El padre Augustin bajó a la antesala con lentitud, pues la escalera era estrecha y estaba poco iluminada. Pero guardó silencio hasta que alcanzamos mi mesa, situada junto a la puerta de la prisión.
– Deseo preguntaros algo con franqueza, hermano -dijo al cabo de unos momentos el padre Augustin-. ¿Esos hombres son de fiar?
– ¿Raymond? -pregunté-. ¿De fiar?
– ¿Podemos confiar en ellos? ¿Quién les nombró?
– El padre Jacques, por supuesto. -Como dice san Agustín, hay algunas cosas en las que no creemos hasta que las comprendemos, y otras que no comprendemos hasta que creemos en ellas. Pero aquí había algo que yo comprendía pero me parecía increíble-. Padre -dije-, ¿habéis venido para hacer una inquisición en la Inquisición? Si es así, debéis decírmelo.
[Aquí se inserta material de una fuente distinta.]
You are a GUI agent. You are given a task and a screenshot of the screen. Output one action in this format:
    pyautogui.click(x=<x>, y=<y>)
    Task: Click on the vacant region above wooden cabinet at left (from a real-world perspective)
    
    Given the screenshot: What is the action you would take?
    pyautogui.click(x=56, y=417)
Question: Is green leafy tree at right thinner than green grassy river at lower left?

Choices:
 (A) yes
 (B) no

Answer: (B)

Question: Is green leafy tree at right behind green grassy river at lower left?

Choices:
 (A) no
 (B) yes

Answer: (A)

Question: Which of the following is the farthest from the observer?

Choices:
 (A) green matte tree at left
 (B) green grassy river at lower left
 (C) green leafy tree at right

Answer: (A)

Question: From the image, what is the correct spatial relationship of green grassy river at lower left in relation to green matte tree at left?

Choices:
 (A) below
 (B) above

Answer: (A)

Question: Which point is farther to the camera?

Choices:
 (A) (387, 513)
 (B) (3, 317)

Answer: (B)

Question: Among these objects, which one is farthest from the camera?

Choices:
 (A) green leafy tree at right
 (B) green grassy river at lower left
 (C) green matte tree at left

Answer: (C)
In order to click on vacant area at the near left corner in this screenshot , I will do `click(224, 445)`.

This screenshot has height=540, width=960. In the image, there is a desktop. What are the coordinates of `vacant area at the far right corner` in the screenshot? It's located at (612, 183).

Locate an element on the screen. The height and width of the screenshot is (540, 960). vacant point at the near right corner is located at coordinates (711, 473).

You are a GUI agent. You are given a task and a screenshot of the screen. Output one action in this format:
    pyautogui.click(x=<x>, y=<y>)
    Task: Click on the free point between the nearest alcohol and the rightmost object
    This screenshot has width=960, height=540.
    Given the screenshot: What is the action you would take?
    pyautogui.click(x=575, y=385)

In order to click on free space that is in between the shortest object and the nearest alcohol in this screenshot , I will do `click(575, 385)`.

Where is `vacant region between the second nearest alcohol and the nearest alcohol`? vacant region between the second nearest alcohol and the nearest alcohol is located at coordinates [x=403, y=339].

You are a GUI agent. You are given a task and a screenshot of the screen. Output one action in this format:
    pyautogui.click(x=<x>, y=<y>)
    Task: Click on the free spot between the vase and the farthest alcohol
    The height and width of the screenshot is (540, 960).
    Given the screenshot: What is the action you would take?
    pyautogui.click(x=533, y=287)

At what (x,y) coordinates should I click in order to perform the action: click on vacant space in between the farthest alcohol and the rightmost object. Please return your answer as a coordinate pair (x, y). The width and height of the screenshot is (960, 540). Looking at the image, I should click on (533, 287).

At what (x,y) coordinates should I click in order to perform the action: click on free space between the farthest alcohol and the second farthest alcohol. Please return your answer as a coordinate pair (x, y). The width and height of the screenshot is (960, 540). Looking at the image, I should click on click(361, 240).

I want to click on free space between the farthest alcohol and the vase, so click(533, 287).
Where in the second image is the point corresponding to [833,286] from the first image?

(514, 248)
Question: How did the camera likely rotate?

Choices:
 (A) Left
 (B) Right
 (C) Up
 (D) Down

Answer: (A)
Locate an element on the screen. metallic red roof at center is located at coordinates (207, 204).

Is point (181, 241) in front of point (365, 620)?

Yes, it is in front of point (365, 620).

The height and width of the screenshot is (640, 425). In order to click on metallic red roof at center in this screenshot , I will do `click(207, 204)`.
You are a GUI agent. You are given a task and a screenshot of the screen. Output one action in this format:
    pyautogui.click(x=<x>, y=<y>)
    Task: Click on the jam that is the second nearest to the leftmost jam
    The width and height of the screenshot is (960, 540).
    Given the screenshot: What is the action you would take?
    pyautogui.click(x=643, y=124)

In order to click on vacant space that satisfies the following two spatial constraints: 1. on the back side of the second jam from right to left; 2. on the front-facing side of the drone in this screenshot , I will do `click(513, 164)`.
– He venido para impedir que los lobos voraces destruyan la fe -respondió el padre Augustin-. Por consiguiente, debo guardar los archivos del Santo Oficio en lugar seguro. Los archivos son nuestro instrumento más eficaz, hermano, y los enemigos de Cristo lo saben. Están dispuestos a todo con tal de apoderarse de ellos.
– Lo sé. Avignonet. -Todos los que trabajan para el Santo Oficio tienen grabado en su corazón los nombres de los inquisidores que fueron asesinados en Avignonet el siglo pasado. Pocos saben que sus archivos fueron robados y después vendidos por la suma de cuarenta sous-. Y Caunes. Y Narbona. Todos los ataques emprendidos contra nosotros terminan con la sustracción y quema de los archivos. Pero este edificio está bien protegido y hemos hecho una copia de todos los expedientes. Se encuentran en la biblioteca del obispo.
– Hermano, las mayores derrotas son urdidas por los traidores -afirmó el padre Augustin. Tras apoyar todo su peso en el bastón, añadió-: Hace treinta años, el inquisidor de Carcasona descubrió un complot para destruir ciertos archivos. Yo he visto unas copias que están en Toulouse. Dos de los hombres implicados eran empleados del Santo Oficio, uno un mensajero, el otro un escriba. Debemos permanecer siempre atentos, hermano. «Guárdese cada uno de su amigo, y nadie confíe en su hermano.»
De nuevo me sentí confundido. Sólo atiné a responder:
– ¿Por qué consultasteis unos documentos de hace treinta años?
El padre Augustin sonrió.
– Los viejos archivos son tan elocuentes como los nuevos -contestó-. Por eso deseo revistar los expedientes del padre Jacques. Tras obtener el nombre de cada persona difamada por herejía en sus archivos, y cotejar luego los nombres con los de las personas que figuran como acusadas y condenadas, comprobaré quiénes lograron escapar al castigo.
– Quizá lograran escapar porque murieron -observé.
– En tal caso, según lo prescrito, exhumaremos sus restos, quemaremos sus huesos y destruiremos sus casas.
«Por el furor de Yahvé Sebaot se abrasará la tierra, y el pueblo será presa del fuego.» Seré un pusilánime, pero la persecución de personas que han muerto siempre me ha parecido excesiva. ¿Acaso los muertos no se hallan en los dominios de Dios o el diablo?
– Los habitantes de esta ciudad no nos mirarán con simpatía, padre, si desenterramos a sus muertos -observé, pensando de nuevo en los episodios a los que me había referido, los ataques contra el Santo Oficio en Caunes, Narbona y Carcasona. En aquel incidente descrito en la Crónica del hermano Guillaume Pelhisson, en el cual el hermano Arnaud Catalán, inquisidor de Albi, fue azotado bárbaramente por un populacho hostil por haber quemado los huesos de unos herejes.